The masks are interesting (figs 7–9); they appear to take the form of three different animals in all the surviving frames – a bird-like being (probably intended to be a dolphin), a lion and a monkey. Volterrano uses grotesque masks both in his ornamental designs and in his paintings; they can be found, for example, in the frescoes of the Villa La Petraia, on a helmet and a fountain, where their presence seems to be purely decorative (fig. 10).
The masks on the frames, however, may have a symbolic as well as an ornamental aspect. They are stylized and deformed in the decorative style borrowed from the sixteenth-century Mannerism of Michelangelesque sculpture and its contemporary version seen in ‘Medici’ frames,3 but they can also be seen as representing various ideas and qualities.

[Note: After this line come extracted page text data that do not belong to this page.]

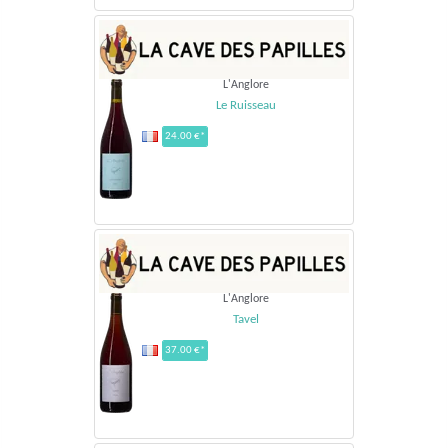
L'Anglore
Le Ruisseau
24.00 €*
L'Anglore
Tavel
37.00 €*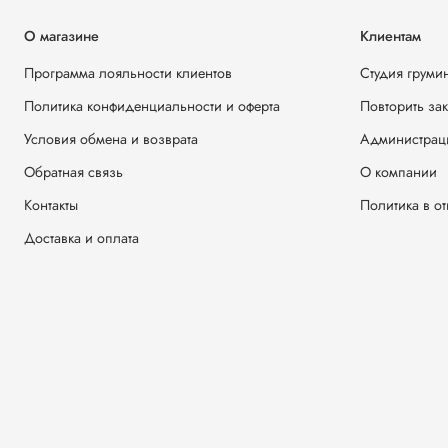
О магазине
Клиентам
Программа лояльности клиентов
Студия груми
Политика конфиденциальности и оферта
Повторить за
Условия обмена и возврата
Администрац
Обратная связь
О компании
Контакты
Политика в о
Доставка и оплата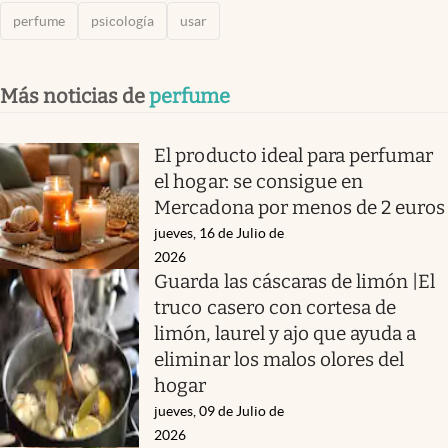
perfume
psicología
usar
Más noticias de
perfume
El producto ideal para perfumar
el hogar: se consigue en
Mercadona por menos de 2 euros
jueves, 16 de Julio de
2026
Guarda las cáscaras de limón |El
truco casero con cortesa de
limón, laurel y ajo que ayuda a
eliminar los malos olores del
hogar
jueves, 09 de Julio de
2026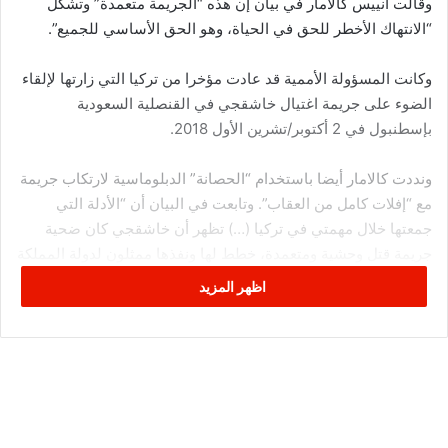
وقالت آنييس كالامار في بيان إن هذه “الجريمة متعمدة” وتشكل
“الانتهاك الأخطر للحق في الحياة، وهو الحق الأساسي للجميع”.
وكانت المسؤولة الأممية قد عادت مؤخرا من تركيا التي زارتها لإلقاء
الضوء على جريمة اغتيال خاشقجي في القنصلية السعودية
بإسطنبول في 2 أكتوبر/تشرين الأول 2018.
ونددت كالامار أيضا باستخدام “الحصانة” الدبلوماسية لارتكاب جريمة
مع “إفلات كامل من العقاب”. وتابعت في البيان أن “الأدلة التي
جمعتها خلال مهمتي في تركيا (…) تظهر أن خاشقجي كان ضحية
جريمة قتل وحشية ومتعمدة، خطط لها ونفذها ممثلون لدولة المملكة
السعودية”.
اظهر المزيد
ولم يعثر على جثة خاشقجي الذي كان يكتب مقالات في صحيفة
واشنطن بوست على الرغم من مرور أكثر من أربعة أشهر على
مقتله. وتسبب مقتله بإحراج كبير للسعودية وأدى لتشويه سمعة ولي
عهدها الأمير محمد بن سلمان الذي اتهمه مسؤولون أمريكيون وأتراك
بالتخطيط للجريمة.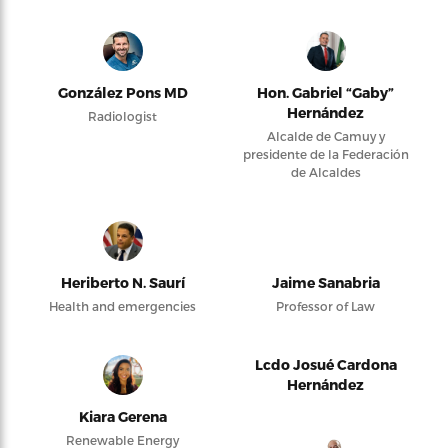
González Pons MD
Hon. Gabriel “Gaby”
Hernández
Radiologist
Alcalde de Camuy y
presidente de la Federación
de Alcaldes
Heriberto N. Saurí
Jaime Sanabria
Health and emergencies
Professor of Law
Lcdo Josué Cardona
Hernández
Kiara Gerena
Renewable Energy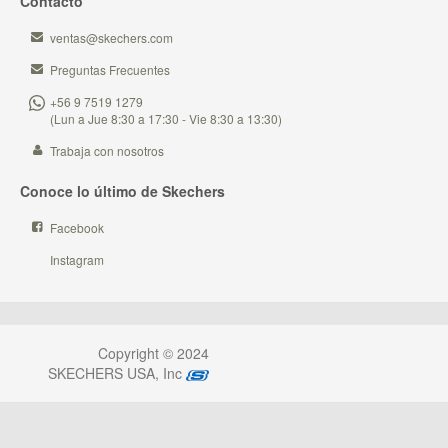
Contacto
ventas@skechers.com
Preguntas Frecuentes
+56 9 7519 1279
(Lun a Jue 8:30 a 17:30 - Vie 8:30 a 13:30)
Trabaja con nosotros
Conoce lo último de Skechers
Facebook
Instagram
Copyright © 2024
SKECHERS USA, Inc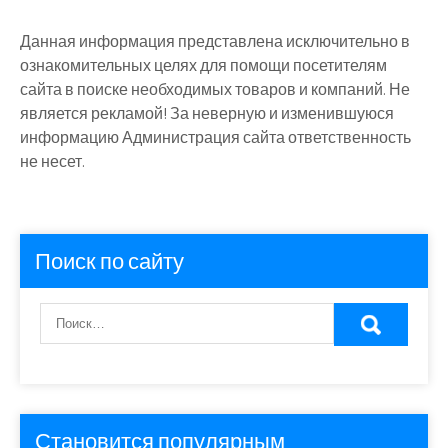
Данная информация представлена исключительно в
ознакомительных целях для помощи посетителям
сайта в поиске необходимых товаров и компаний. Не
является рекламой! За неверную и изменившуюся
информацию Администрация сайта ответственность
не несет.
Поиск по сайту
Становится популярным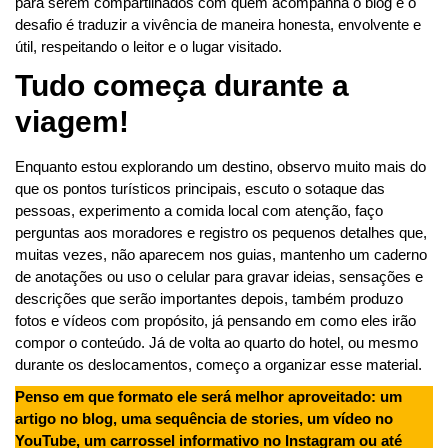
para serem compartilhados com quem acompanha o blog e o
desafio é traduzir a vivência de maneira honesta, envolvente e
útil, respeitando o leitor e o lugar visitado.
Tudo começa durante a
viagem
!
Enquanto estou explorando um destino, observo muito mais do
que os pontos turísticos principais, escuto o sotaque das
pessoas, experimento a comida local com atenção, faço
perguntas aos moradores e registro os pequenos detalhes que,
muitas vezes, não aparecem nos guias, mantenho um caderno
de anotações ou uso o celular para gravar ideias, sensações e
descrições que serão importantes depois, também produzo
fotos e vídeos com propósito, já pensando em como eles irão
compor o conteúdo. Já de volta ao quarto do hotel, ou mesmo
durante os deslocamentos, começo a organizar esse material.
Penso em que formato ele será melhor aproveitado: um
artigo no blog, uma sequência de stories, um vídeo no
YouTube, um carrossel informativo no Instagram ou até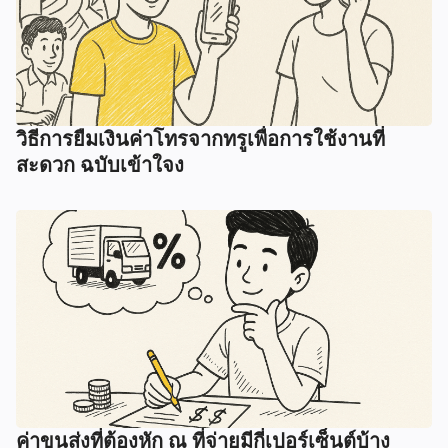
วิธีการยืมเงินค่าโทรจากทรูเพื่อการใช้งานที่
สะดวก ฉบับเข้าใจง
ค่าขนส่งที่ต้องหัก ณ ที่จ่ายมีกี่เปอร์เซ็นต์บ้าง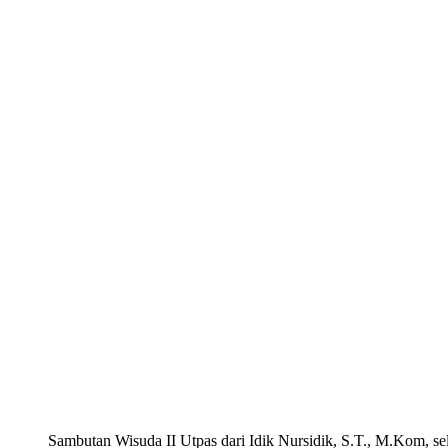
Sambutan Wisuda II Utpas dari Idik Nursidik, S.T., M.Kom, s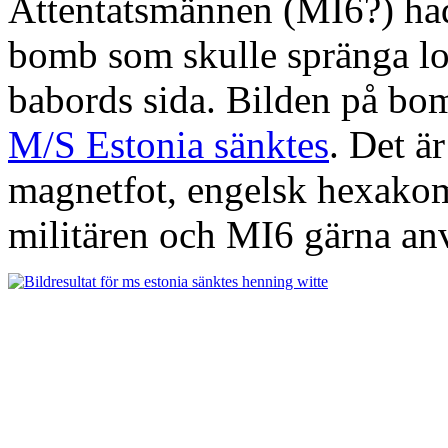
Attentatsmännen (MI6?) had
bomb som skulle spränga los
babords sida. Bilden på bo
M/S Estonia sänktes
. Det ä
magnetfot, engelsk hexakom
militären och MI6 gärna an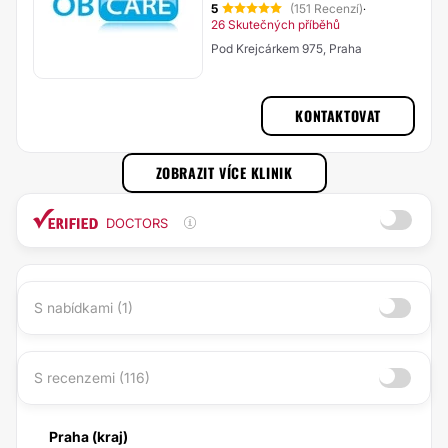
5
(151 Recenzí)
·
26 Skutečných příběhů
Pod Krejcárkem 975, Praha
KONTAKTOVAT
ZOBRAZIT VÍCE KLINIK
DOCTORS
S nabídkami (1)
S recenzemi (116)
Praha (kraj)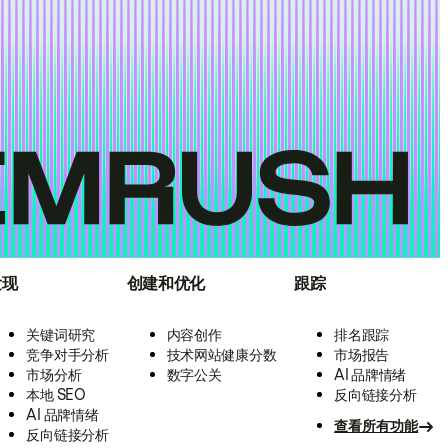
发现
创建和优化
跟踪
关键词研究
内容创作
排名跟踪
竞争对手分析
技术网站健康分数
市场报告
市场分析
数字公关
AI 品牌情绪
本地 SEO
反向链接分析
AI 品牌情绪
查看所有功能
反向链接分析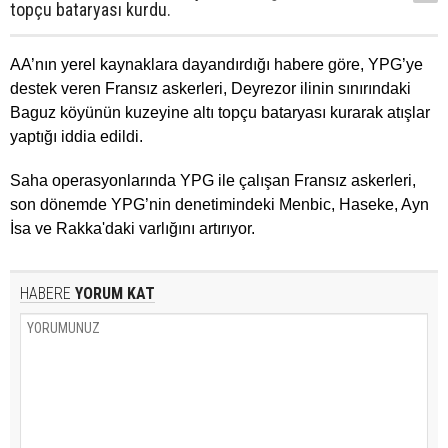
topçu bataryası kurdu.
AA’nın yerel kaynaklara dayandırdığı habere göre, YPG’ye
destek veren Fransız askerleri, Deyrezor ilinin sınırındaki
Baguz köyünün kuzeyine altı topçu bataryası kurarak atışlar
yaptığı iddia edildi.
Saha operasyonlarında YPG ile çalışan Fransız askerleri,
son dönemde YPG’nin denetimindeki Menbic, Haseke, Ayn
İsa ve Rakka'daki varlığını artırıyor.
HABERE
YORUM KAT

Thus, we have the dolphin which sometimes accompanies Cupid (the soul’s journey towards Platonic, ideal love); the lion, also shown with Cupid (‘Love conquers all’), symbolizing loyalty and courage; the monkey, which represents fraud and lust.
The theme of the group of paintings which Volterrano produced for Ridolfi, although at first sight disparate and unconnected, may also, under this reading, be linked in an allegorical procession of types of love. Perseus represents the bravery and self-sacrifice of love, which, like the lion, faces danger in its cause. The dying Cleopatra (now lost) stands for the fidelity of love, again like the lion. Fraud warns of false love, which betrays, like the lustful monkey, whilst Venus and Cupid may represent the two faces of love (eros and agape, or carnal and spiritual love). Orpheus and Eurydice, a very much larger rectilinear painting likewise commissioned by the Marchese Ridolfi and now in the collection of the Pucci family, may also have or have had a related frame binding it to the other works, amongst which it would stand for the journey of the soul towards divine love, and the survival of love beyond death.
The masks are surmounted on the top and inner side of the frame by two types of decorative motif (figs 11 and 12). One of them seems to depict a flaming torch, representing Eros or Love; the other is a sprig of leaves or petals – perhaps myrtle leaves, an attribute of Venus, or irises, attribute of the goddess Iris, companion of the souls of women on their journey to Elysium.4 The hollow moulding beneath the fluted top edge is decorated with bellflowers, known as ‘Venus’s looking-glass’, set between S-scrolls (fig. 13).
The number of motifs on these frames which bear some association with love in all its forms, taken with the subjects of the paintings, does give some justification for regarding Ridolfi’s commission as having a thematic coherence. Perhaps the room where the pictures hung in the Palazzo Ridolfi contained furniture which continued the theme – consoles, armchairs or looking-glass frames decorated with amorini.5
1 https://www.intoflorence.com/villa-della-petraia/
2 https://it.wikipedia.org/wiki/File:Cappella_orlandini-concini,_volta_del_volterrano_03.JPG
4 This would fit with Maria Cecilia Fabbri’s thesis that the Orpheus and Eurydice was commissioned by Ridolfi after the death of his brother’s wife; see Fabbri, Grassi and Spinelli 2013, pp. 216–17.